[[ TEXT EXCERPT open ]]

Urmson: There are also insects. We said, “Let’s have these really annoying insects every time they’re outside.” Even though they don’t necessarily have cicadas in Palm Springs, we thought, “Yeah, let’s try that.” We had a lot of different kinds of cicadas and things that were coming and going. There’s always this very high-frequency, heightened humming or buzzing going on. The thing about all of these sound effects was that Olivia said, “Let’s try to do this ASMR thing. [ed. note: Autonomous Sensory Meridian Response: a tingling, static-like, or goosebumps sensation in response to specific triggering audio or visual stimuli.] Let’s try to have it be very binaural and close to the hearing of Florence.” It gives you goosebumps.
CineMontage: When Florence’s character, Alice, reaches the desert, the edge of the simulation, we hear a low rumble.
Urmson: It really turns out to be the portal to reality, but we don’t know that. We were trying to have this deep throbbing hum. Olivia loved low-frequency sounds. She loved all that range. In addition to all the very high-frequency stuff, she was really into some low rumble and lots of throbbing, pulsing sounds. We tried a lot of stuff. I think our big initial inspiration was the monolith in [Stanley Kubrick’s] “2001,” when we approach the monolith on the moon and the Ligeti music is coming out of it.
CineMontage: One of the creepiest scenes is when Frank’s wife, Shelley [Gemma Chan], enters a dance class, and we don’t actually see her for a long time: Instead, we see a tracking shot that simulates her perspective as she is walking into the studio, and along with it, we hear her footsteps. You were using sound to delay a character’s entrance.

[[ TEXT EXCERPT closed ]]
[[ INFORMATION open ]]

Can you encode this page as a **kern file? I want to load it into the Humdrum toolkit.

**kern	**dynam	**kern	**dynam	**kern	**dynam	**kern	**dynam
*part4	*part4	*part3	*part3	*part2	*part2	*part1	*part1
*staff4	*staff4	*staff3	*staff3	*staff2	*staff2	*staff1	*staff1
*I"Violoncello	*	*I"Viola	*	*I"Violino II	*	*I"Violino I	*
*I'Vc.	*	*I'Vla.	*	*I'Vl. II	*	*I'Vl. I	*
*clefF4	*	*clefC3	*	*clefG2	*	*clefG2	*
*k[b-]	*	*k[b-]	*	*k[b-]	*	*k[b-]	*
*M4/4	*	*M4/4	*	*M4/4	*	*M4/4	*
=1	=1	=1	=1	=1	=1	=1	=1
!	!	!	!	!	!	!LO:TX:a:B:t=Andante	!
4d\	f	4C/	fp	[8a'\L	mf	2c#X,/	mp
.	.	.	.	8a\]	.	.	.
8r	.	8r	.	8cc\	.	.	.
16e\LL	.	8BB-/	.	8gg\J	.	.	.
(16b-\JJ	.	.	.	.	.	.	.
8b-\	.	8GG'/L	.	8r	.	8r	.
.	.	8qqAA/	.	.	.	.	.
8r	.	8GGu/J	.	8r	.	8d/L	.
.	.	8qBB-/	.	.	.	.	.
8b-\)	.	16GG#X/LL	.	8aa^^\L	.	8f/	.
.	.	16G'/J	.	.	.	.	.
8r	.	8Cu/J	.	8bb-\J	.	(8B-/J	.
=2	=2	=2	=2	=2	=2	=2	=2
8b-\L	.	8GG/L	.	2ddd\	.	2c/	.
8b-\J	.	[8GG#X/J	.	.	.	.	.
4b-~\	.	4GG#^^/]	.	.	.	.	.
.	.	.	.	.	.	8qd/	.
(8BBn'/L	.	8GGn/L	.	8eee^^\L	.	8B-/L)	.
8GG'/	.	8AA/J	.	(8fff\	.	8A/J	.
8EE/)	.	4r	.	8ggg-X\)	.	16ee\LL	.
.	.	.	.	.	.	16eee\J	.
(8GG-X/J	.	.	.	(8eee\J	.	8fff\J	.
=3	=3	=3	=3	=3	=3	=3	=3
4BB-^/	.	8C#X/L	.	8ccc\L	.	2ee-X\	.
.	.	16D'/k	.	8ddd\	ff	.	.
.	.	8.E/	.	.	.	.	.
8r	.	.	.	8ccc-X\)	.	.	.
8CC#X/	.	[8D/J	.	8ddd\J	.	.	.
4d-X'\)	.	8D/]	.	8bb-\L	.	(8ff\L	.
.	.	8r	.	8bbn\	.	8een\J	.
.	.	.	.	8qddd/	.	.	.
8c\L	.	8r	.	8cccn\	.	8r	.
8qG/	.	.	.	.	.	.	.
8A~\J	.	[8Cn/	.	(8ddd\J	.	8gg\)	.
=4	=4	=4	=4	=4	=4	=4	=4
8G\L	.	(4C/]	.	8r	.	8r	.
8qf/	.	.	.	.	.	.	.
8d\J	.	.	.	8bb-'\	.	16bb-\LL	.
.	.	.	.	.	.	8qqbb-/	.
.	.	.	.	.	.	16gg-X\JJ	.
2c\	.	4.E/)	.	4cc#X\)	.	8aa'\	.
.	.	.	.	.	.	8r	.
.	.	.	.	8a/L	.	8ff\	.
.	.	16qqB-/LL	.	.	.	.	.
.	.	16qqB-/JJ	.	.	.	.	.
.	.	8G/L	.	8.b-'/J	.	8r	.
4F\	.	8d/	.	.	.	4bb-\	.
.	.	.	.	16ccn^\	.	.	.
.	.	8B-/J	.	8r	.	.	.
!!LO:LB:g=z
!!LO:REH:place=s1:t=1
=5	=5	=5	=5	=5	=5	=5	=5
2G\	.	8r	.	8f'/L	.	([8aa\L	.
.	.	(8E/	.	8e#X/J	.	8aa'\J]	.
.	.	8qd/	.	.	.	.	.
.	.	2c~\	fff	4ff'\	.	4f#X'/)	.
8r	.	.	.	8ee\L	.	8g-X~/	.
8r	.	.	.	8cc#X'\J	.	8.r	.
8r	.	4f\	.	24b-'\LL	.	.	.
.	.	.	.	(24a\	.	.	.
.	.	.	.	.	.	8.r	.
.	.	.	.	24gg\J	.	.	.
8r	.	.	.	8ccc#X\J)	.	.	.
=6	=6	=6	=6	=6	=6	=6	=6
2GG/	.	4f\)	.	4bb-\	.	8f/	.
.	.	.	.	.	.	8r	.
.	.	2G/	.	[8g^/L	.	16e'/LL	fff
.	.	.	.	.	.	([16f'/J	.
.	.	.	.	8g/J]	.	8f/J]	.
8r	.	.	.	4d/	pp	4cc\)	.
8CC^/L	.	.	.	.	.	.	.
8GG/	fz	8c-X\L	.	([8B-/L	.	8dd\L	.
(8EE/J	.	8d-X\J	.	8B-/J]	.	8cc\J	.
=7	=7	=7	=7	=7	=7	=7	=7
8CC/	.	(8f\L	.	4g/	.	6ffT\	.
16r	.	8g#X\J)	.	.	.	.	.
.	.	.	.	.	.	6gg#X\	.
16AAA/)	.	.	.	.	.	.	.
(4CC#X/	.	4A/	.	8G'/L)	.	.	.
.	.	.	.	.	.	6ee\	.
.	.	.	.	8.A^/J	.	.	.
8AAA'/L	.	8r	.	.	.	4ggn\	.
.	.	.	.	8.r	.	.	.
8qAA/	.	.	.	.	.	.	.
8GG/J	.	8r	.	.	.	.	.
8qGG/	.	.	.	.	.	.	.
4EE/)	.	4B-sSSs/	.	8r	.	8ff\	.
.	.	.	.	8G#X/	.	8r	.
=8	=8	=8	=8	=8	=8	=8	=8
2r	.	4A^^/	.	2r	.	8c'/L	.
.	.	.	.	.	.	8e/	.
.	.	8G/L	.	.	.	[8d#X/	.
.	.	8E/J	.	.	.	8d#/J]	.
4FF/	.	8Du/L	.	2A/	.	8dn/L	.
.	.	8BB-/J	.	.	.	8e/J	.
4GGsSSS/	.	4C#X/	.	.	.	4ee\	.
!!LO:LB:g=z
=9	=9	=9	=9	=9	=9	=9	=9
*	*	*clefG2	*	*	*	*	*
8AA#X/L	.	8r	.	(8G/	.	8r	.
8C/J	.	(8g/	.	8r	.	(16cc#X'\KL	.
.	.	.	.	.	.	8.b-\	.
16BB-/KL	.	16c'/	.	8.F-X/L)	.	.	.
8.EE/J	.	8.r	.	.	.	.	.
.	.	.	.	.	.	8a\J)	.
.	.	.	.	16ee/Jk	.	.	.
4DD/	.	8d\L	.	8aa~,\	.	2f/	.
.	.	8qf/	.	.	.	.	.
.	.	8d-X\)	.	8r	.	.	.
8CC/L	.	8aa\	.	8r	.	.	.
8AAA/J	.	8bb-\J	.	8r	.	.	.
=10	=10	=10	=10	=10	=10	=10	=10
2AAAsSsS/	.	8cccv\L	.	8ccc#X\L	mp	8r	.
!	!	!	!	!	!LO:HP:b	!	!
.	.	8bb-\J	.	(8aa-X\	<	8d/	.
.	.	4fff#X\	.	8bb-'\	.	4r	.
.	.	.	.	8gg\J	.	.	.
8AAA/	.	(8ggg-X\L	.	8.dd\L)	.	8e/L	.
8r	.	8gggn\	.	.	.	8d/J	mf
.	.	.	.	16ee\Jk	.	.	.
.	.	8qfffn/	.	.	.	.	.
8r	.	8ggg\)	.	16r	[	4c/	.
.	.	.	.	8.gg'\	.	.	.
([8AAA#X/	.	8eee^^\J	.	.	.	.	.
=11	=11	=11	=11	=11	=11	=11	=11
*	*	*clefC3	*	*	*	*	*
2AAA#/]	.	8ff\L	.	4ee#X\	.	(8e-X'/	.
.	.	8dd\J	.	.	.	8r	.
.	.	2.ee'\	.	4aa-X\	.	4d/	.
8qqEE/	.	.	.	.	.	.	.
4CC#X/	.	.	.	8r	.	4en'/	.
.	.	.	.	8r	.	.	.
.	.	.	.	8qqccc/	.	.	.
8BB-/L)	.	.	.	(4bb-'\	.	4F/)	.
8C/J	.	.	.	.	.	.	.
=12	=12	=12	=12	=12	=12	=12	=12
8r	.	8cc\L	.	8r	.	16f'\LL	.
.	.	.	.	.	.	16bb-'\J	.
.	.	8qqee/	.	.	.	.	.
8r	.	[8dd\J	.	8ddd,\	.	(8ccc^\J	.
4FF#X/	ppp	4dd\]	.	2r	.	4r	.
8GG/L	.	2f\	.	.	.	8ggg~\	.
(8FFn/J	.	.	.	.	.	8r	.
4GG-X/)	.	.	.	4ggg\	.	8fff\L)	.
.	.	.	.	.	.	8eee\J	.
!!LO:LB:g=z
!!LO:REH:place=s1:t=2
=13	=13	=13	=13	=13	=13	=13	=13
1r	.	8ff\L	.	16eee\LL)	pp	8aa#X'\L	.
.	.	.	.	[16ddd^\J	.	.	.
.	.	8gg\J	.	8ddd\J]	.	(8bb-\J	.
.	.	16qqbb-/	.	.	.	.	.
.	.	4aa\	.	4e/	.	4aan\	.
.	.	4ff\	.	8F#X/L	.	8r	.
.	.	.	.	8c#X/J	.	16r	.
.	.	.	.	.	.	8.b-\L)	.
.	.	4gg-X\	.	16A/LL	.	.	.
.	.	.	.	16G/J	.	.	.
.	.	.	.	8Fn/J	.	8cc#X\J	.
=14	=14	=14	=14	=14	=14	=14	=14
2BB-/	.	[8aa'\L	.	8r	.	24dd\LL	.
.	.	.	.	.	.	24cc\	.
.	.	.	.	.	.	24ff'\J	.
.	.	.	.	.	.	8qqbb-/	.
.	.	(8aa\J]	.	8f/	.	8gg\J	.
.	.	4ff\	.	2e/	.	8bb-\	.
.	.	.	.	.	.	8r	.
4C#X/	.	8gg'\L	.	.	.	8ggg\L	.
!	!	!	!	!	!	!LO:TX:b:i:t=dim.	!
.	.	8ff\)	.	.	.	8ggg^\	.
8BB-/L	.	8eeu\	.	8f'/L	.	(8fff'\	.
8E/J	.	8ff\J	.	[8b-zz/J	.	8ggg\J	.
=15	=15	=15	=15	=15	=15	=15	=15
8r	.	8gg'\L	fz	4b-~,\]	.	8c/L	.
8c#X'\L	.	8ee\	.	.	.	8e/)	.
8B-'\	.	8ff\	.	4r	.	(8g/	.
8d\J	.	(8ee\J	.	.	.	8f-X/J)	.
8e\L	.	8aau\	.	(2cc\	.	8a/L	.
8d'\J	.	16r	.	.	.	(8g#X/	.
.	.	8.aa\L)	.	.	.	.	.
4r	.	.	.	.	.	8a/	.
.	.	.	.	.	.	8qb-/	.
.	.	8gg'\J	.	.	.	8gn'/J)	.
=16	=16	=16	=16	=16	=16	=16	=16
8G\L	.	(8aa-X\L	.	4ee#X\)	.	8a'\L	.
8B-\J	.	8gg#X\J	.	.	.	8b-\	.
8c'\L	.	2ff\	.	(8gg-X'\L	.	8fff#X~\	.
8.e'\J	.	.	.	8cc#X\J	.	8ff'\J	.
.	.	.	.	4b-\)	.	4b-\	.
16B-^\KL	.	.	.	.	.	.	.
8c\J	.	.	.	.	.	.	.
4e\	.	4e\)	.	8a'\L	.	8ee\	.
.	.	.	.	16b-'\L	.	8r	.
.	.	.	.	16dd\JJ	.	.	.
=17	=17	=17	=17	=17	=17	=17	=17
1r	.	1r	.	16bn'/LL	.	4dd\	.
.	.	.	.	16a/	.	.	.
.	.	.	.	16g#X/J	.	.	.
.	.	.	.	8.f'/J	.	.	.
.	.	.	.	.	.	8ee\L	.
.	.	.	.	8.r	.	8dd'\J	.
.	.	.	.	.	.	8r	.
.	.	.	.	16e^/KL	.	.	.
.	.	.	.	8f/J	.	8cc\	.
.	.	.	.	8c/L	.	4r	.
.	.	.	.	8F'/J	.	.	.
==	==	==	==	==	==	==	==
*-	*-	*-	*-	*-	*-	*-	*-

[[ INFORMATION closed ]]

### APPLY WHAT YOU READ
1. According to the sound-design interview, what was the big initial inspiration for the low rumble heard when Alice reaches the desert?
2. Carry the sound-design interview forward from its final line.
You can leave the records aside, since they aren't needed.

### OUTPUTS IN ORDER
1. The monolith in Stanley Kubrick's "2001," when it is approached on the moon with the Ligeti music coming out of it.

2.
Urmson: That’s Olivia. That whole thing was her idea. We kind of wrestled with that scene because of the tempo of Shelley’s footsteps coming in. We were just trying to find the exact perfect tempo, and we tried it many different ways. It’s all Shelley’s point of view. She’s walking in, and it seems like the speed she’s walking would be this. We were like, “No, no, let’s make her footsteps lower and keep slowing them down.” Let’s keep slowing them down until it was this idea of a metronome, a very nice slow metronome, which then becomes the though the shot tracks at a certain speed, to have the sound be slower than that and have it be much more of a pulse and more of a very rigid metronome. That’s who that character is: she’s the one who’s setting the pace for everything.
CineMontage: Skip, talk about the process of music editing.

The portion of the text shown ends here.